Chuck Thompson retired in 2000 for good after macular degeneration caused him to in essence go blind. In 1993 he had received the Ford C. Frick Award from the MLB Hall of Fame, and had been named Maryland Sportscaster of the year on numerous occasions. I remember in October of 1996 when I was a sophmore in high school; the Orioles were to play the Cleveland Indians in the wild card round of the playoffs, and the first few games were weekday matinees. I had biology right after lunch, however I was able to run the wire of my earpecs from a small AM/FM receiver up the back of my shirt so I could listen to Thompson calling the action. (A far cry from my 1980’s walkman with big headphones!) I repeated the same stunt the next year when the O’s drew a similar schedule in the playoffs.

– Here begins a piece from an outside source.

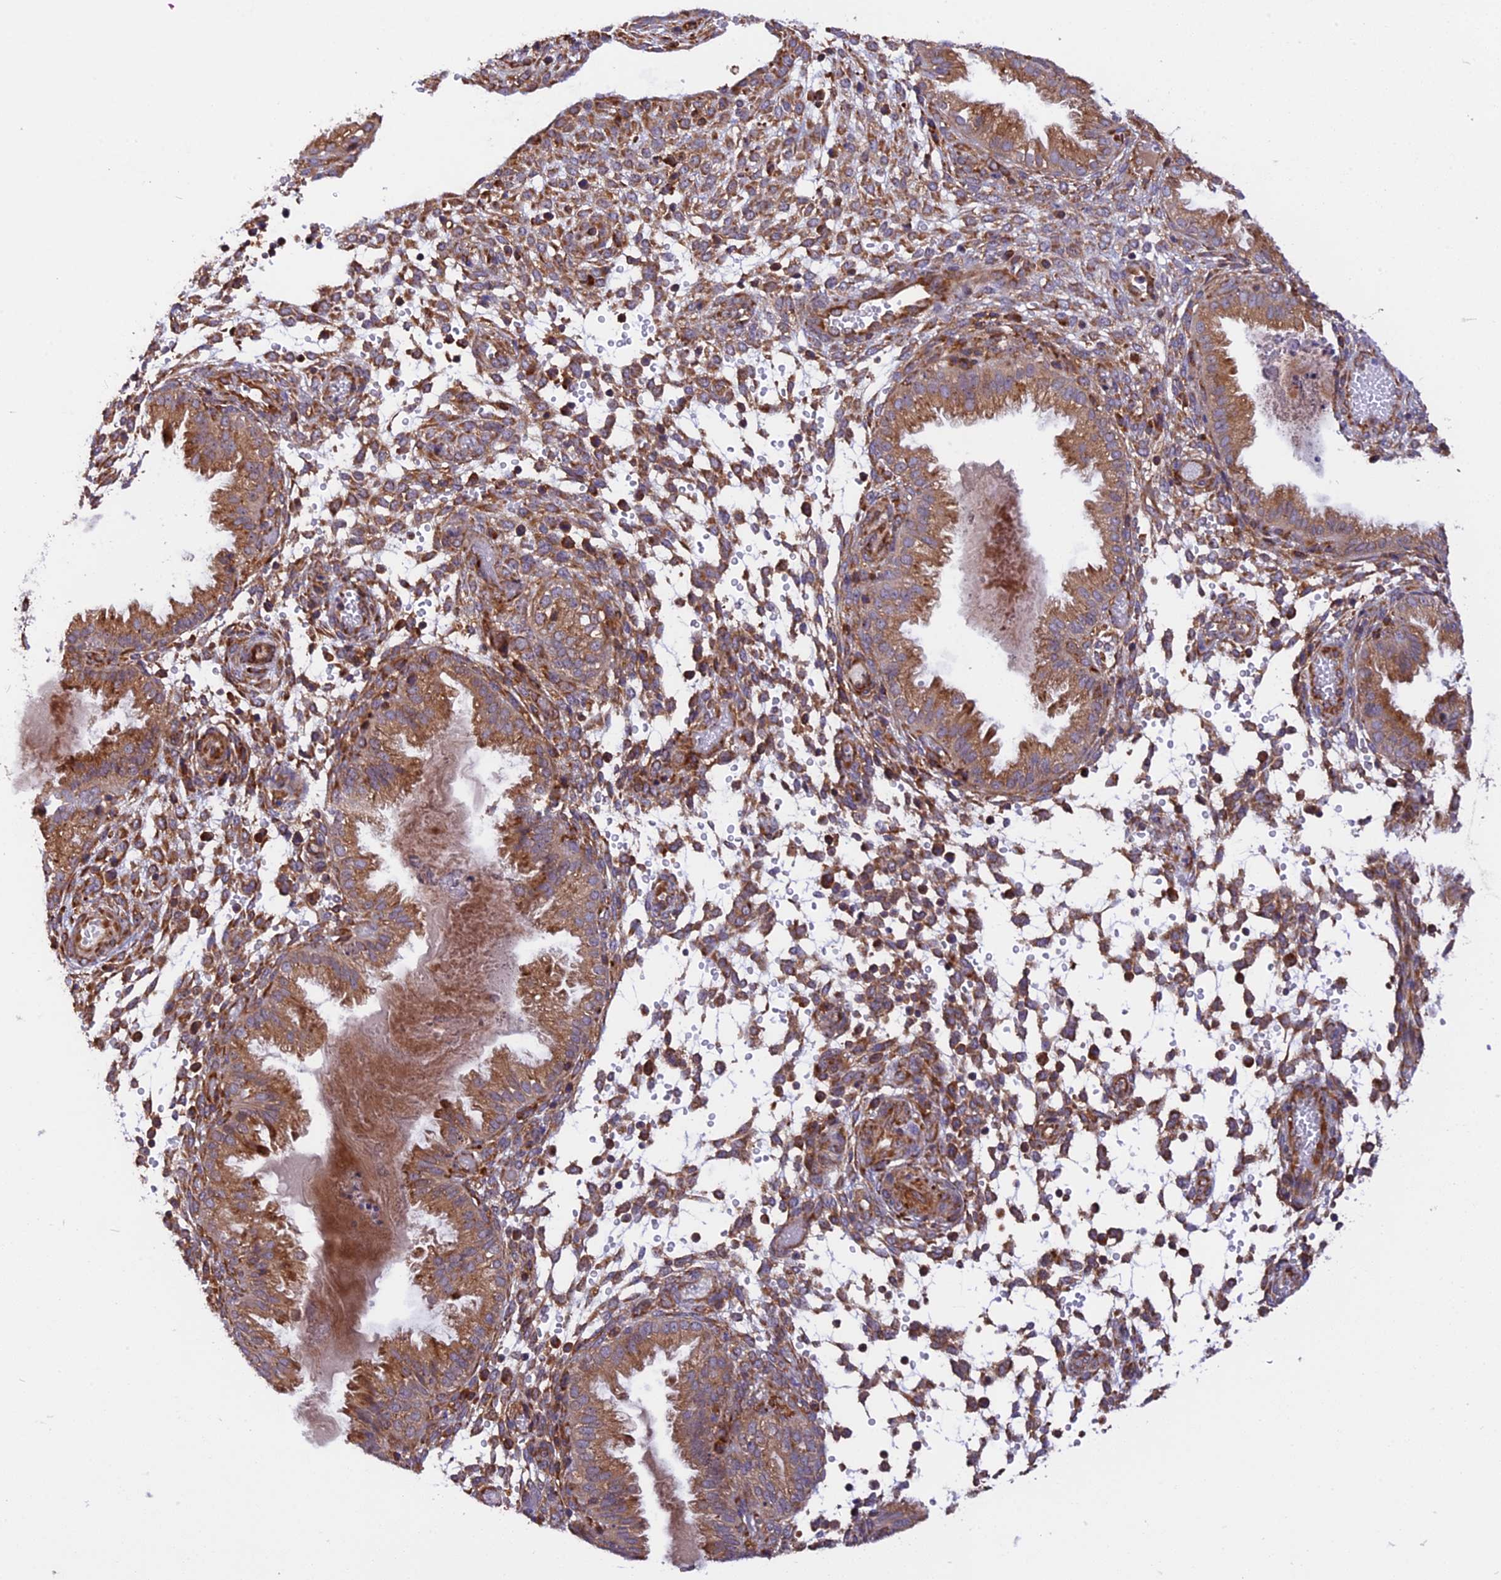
{"staining": {"intensity": "strong", "quantity": "<25%", "location": "cytoplasmic/membranous"}, "tissue": "endometrium", "cell_type": "Cells in endometrial stroma", "image_type": "normal", "snomed": [{"axis": "morphology", "description": "Normal tissue, NOS"}, {"axis": "topography", "description": "Endometrium"}], "caption": "Benign endometrium was stained to show a protein in brown. There is medium levels of strong cytoplasmic/membranous expression in approximately <25% of cells in endometrial stroma.", "gene": "GNPTAB", "patient": {"sex": "female", "age": 33}}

Chuck Thompson represented much more than just the summertime and the Orioles, he represented an entire city and the good times that were associated with it. Thompson passed on in March of 2005, only five short years after retiring for the final time. However his golden voice and the games associated with it will never go quiet so long as the best fans in baseball – Oriole fans – remember him. I thought of Thompson last year when I heard that 2011 would mark the return of the iconic National Bohemian beer to Oriole home games. Chuck Thompson may be gone, but he’ll never be forgotten. And for the record, the beer’s still cold in Baltimore!